Housing Market Forecast
Grim with more Foreclosures and Unemployment
The outlook for the U.S. Housing
market for next year is definitely gloom and could
probably be worse than this year. Statistics show that
more than 81,000 families lost homes to foreclosures this
September, a 71 percent increase from last year proved to
be a bad year for the housing market as a record 765,558
foreclosure homes were already tallied with still a month
left for the year.
If foreclosure homes were
not bad enough, an increase in unemployment is adding fuel
to an already raging fire. With the economic crisis and
recession in the horizon, unemployment rates are expected to
continue climbing. The national rates are already at a high
6.5 percent last October, with 240,000 people losing their
jobs, the highest in 14 years.
Economists are projecting these rates to
reach 8.5 percent.

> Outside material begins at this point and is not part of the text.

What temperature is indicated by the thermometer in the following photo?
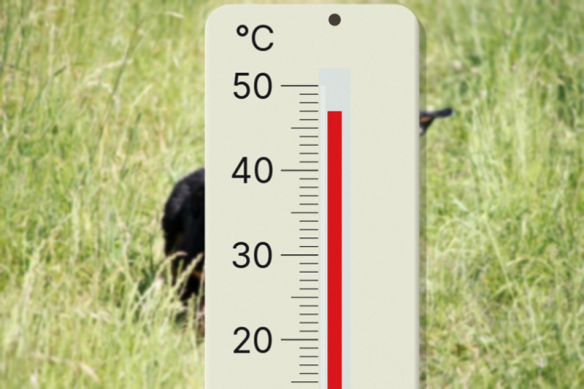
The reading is 47 °C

What is grim here is that the affected
industries are not relegated to financial related or
homebuilding industries which are direct results of
foreclosures, but are steadily including jobs from other
industries as well.
With an increase in unemployment,
foreclosures will most likely continue in
its upswing. More foreclosure homes will
flood the market but potential buyers would steadily
decline. People with no work definitely could not afford any
homes. Potential buyers who have the capital will try to
hold on to their money more tightly for fear of suddenly
joining the unemployment bandwagon.
The number of repossessed properties in the
market has also created a significant decrease in median
home prices. These homes are sold at a bargain as banks and
financial institutions want them off their
books. These properties will be recorded as losses which
will affect their stock values. With more inventories, new
homes being built are dwindling almost to nothing,
triggering more business closures and more layoffs.